_DURCHZUFÜHRENDE AUFGABE_
Tausche im Text über Kinder in Hartz-IV-Haushalten von „2007 lebten nach“ bis „in die andere Richtung.“ den Ausdruck „im Durchschnitt“ gegen „durchschnittlich“ und gib diesen Abschnitt erneut wieder.

_TEXT DER SEITE_
-.-.-

2007 lebten nach Angaben der Bundesagentur für Arbeit (BA) im Durchschnitt 16,8 Prozent der unter 15-Jährigen in Hartz-IV-Haushalten. Der Wert sank bis 2012 auf 15 Prozent, was die Arbeitsagentur als Erfolg wertete. Heinrich Alt, Vorstandsmitglied der BA, sagte damals: "Weniger Kinder in Hartz IV bedeutet, dass es den Jobcentern gelungen ist, ihre Eltern in Beschäftigung zu integrieren." Mittlerweile geht der Trend wieder in die andere Richtung.

Während die Zahl der Hartz-IV-Empfänger seit 2012 bei etwa 6,1 Millionen konstant geblieben ist, hat sich die Hilfequote bei den Kindern unter 15 Jahren erhöht. Im Mai 2014 lag sie bei 15,7 Prozent. Für viele der 1,64 Millionen Jungen und Mädchen bedeutet dies: einmal Hartz IV, viele Jahre Hartz IV. Dies zeigt eine neue Analyse des Deutschen Gewerkschaftsbundes (DGB), die der DGB-Arbeitsmarktexperte Wilhelm Adamy vorgelegt hat. Darin schlägt der DGB ein Aktionsprogramm für Eltern vor, die zusammen mit ihren Kindern schon länger von Hartz IV leben müssen.

Laut der DGB-Studie erhalten derzeit mehr als 1,2 Millionen unter 15-Jährige seit mindestens einem Jahr Hartz IV. 642 000 dieser Kinder sind sogar seit vier Jahren oder länger auf die staatliche Hilfe angewiesen. Vor allem bei den Jüngeren sei davon auszugehen, "dass sie direkt in Hartz-IV-Verhältnisse hineingeboren wurden. Damit ist das Risiko einer dauerhaften, quasi vererbten Hilfsbedürftigkeit hoch". Dieses Risiko nimmt mit der Zahl der Kinder zu: Bei Paaren mit drei oder mehr Jungen und Mädchen ist der Anteil der Hartz-IV-Bezieher, die die Leistungen lange Zeit beziehen besonders hoch.

-.-.-

_INHALT DES DATENSATZES_
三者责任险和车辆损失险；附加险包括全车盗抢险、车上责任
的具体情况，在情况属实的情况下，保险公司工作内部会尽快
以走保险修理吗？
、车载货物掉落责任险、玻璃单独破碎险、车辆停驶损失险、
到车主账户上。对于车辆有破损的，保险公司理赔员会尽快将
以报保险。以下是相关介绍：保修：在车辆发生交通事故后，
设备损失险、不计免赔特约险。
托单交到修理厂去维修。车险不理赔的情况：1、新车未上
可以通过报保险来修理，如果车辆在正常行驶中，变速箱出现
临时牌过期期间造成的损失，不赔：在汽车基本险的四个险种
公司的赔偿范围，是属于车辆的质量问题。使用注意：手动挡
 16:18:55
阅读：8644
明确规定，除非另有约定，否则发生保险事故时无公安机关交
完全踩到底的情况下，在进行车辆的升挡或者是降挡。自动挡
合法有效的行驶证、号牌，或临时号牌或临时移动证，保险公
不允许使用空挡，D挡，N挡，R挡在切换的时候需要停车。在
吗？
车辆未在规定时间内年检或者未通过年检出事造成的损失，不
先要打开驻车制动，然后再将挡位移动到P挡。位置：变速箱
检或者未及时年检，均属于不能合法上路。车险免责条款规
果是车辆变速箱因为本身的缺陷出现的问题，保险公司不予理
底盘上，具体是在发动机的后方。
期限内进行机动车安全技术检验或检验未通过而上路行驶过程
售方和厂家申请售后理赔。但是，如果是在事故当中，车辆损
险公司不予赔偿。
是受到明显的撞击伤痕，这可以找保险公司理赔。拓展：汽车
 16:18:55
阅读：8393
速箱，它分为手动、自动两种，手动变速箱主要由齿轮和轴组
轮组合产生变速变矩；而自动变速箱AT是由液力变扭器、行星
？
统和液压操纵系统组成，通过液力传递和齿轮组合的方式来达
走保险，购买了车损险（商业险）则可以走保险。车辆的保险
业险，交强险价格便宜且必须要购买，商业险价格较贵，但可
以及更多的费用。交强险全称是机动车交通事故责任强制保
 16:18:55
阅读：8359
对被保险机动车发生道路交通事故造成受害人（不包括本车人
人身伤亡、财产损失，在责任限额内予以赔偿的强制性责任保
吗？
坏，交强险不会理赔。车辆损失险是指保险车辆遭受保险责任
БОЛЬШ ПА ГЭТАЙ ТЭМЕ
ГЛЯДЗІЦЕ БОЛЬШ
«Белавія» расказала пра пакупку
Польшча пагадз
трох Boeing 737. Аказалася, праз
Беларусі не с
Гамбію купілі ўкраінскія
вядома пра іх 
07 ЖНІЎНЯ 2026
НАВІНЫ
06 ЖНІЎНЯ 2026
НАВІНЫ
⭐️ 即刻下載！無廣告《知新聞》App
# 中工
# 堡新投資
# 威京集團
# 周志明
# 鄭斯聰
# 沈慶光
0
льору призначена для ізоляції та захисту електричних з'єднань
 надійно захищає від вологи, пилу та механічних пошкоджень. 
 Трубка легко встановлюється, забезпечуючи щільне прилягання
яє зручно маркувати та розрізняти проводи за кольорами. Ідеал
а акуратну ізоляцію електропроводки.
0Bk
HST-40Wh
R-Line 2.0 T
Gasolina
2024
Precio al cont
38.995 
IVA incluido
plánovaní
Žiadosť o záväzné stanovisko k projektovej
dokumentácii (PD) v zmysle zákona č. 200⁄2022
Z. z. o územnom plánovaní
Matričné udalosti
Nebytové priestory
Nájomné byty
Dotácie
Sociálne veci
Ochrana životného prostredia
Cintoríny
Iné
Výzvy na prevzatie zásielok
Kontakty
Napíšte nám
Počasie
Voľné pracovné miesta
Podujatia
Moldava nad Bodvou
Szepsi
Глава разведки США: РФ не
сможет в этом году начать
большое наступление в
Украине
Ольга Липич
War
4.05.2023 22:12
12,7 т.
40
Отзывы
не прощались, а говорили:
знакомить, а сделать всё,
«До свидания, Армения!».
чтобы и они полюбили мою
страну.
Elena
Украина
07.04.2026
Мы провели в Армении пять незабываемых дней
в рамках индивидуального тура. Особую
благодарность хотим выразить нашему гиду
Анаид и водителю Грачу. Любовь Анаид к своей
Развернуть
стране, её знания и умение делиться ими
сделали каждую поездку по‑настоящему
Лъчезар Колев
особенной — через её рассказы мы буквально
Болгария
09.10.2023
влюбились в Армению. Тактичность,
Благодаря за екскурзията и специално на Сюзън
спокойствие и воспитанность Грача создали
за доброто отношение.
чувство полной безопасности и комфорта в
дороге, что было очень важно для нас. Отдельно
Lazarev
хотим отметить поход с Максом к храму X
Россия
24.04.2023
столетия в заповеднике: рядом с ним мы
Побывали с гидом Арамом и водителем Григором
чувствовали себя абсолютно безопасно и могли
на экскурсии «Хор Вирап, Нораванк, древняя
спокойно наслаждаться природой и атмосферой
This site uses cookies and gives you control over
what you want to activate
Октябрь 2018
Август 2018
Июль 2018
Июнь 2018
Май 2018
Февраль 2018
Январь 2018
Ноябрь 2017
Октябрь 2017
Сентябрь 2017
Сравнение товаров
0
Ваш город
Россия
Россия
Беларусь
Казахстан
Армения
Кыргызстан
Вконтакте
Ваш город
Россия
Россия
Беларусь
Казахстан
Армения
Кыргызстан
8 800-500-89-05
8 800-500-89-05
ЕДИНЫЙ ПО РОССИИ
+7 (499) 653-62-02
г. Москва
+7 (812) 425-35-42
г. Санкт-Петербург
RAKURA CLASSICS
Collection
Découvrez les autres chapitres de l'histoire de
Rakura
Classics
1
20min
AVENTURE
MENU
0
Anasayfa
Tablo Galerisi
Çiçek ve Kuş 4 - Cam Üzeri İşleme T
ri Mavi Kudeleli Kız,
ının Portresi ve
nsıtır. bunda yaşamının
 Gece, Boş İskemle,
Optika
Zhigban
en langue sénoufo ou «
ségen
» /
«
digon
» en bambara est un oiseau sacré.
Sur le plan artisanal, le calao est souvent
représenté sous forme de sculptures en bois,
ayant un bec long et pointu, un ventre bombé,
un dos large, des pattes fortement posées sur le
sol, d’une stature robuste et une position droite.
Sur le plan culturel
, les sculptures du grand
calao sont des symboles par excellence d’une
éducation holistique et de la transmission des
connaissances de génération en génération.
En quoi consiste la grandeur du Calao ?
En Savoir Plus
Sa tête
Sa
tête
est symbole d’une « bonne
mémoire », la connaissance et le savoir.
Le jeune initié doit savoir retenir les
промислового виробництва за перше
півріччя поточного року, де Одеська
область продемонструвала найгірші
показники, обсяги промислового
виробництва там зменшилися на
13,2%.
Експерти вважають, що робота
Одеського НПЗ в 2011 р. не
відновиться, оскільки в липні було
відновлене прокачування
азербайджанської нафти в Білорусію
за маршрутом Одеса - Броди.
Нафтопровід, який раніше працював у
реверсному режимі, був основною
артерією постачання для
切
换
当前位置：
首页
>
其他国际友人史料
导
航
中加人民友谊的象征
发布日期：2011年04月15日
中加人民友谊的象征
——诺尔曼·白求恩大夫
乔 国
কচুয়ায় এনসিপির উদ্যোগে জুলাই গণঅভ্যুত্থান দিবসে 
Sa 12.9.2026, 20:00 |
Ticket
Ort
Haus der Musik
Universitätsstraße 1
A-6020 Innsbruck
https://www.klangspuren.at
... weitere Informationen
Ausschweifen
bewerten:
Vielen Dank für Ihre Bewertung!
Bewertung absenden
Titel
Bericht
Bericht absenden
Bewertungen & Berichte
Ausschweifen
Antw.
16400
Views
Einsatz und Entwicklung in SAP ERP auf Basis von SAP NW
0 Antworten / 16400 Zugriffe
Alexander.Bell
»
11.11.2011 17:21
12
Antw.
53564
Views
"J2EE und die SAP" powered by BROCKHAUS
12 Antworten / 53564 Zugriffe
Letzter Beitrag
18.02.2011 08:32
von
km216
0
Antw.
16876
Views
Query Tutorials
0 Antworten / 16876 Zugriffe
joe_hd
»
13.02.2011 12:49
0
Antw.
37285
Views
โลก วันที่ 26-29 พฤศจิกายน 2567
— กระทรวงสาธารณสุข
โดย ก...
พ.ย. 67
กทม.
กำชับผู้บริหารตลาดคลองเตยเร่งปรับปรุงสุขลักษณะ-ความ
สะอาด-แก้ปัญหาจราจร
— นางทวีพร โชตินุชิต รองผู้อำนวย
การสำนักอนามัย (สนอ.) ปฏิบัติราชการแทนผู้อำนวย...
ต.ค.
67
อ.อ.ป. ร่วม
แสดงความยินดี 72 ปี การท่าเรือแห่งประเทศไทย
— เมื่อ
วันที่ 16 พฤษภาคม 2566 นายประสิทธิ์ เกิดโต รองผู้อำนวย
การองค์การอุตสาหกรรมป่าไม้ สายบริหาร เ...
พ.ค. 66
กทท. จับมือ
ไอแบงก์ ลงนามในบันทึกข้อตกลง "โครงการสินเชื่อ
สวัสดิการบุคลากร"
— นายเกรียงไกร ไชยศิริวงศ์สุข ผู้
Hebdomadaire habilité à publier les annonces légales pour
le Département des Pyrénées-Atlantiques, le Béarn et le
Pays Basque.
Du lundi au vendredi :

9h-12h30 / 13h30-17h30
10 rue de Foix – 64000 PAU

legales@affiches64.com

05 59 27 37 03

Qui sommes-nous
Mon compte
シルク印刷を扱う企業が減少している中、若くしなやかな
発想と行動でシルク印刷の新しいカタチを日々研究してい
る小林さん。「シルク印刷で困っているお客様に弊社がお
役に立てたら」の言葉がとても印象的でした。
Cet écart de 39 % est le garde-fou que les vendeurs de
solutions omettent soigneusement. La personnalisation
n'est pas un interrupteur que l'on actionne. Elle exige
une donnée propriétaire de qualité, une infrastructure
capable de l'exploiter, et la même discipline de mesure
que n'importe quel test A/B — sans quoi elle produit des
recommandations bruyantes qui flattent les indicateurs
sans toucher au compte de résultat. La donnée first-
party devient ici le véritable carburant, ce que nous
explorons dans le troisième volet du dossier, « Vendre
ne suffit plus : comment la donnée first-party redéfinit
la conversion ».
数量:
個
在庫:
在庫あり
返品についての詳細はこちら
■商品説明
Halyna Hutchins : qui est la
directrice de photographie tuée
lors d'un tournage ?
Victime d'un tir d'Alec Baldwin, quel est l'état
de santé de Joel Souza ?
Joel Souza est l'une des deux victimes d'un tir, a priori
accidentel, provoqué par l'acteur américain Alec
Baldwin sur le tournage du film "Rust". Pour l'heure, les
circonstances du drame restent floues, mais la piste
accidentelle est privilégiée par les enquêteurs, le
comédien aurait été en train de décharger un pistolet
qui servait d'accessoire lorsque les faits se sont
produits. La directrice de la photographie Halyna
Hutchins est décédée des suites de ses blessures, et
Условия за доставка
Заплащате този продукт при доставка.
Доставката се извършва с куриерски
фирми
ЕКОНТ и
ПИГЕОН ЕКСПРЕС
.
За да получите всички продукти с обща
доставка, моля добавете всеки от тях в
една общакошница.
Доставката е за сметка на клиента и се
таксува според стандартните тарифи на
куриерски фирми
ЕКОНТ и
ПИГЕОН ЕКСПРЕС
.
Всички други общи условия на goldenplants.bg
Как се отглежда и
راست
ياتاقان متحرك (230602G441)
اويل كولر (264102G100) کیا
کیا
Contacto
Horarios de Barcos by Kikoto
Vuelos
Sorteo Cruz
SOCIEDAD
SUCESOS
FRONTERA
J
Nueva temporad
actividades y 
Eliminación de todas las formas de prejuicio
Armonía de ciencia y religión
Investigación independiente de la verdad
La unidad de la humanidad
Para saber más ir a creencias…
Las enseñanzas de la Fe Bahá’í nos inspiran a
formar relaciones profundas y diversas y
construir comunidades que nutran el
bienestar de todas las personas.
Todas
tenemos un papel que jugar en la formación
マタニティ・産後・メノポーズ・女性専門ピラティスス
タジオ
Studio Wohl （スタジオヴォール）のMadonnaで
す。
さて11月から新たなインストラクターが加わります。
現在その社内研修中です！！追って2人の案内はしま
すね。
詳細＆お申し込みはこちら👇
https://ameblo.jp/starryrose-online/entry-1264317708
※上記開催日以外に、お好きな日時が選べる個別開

-.-.-

_LÖSUNG ZUR AUFGABE_
2007 lebten nach Angaben der Bundesagentur für Arbeit (BA) durchschnittlich 16,8 Prozent der unter 15-Jährigen in Hartz-IV-Haushalten. Der Wert sank bis 2012 auf 15 Prozent, was die Arbeitsagentur als Erfolg wertete. Heinrich Alt, Vorstandsmitglied der BA, sagte damals: "Weniger Kinder in Hartz IV bedeutet, dass es den Jobcentern gelungen ist, ihre Eltern in Beschäftigung zu integrieren." Mittlerweile geht der Trend wieder in die andere Richtung.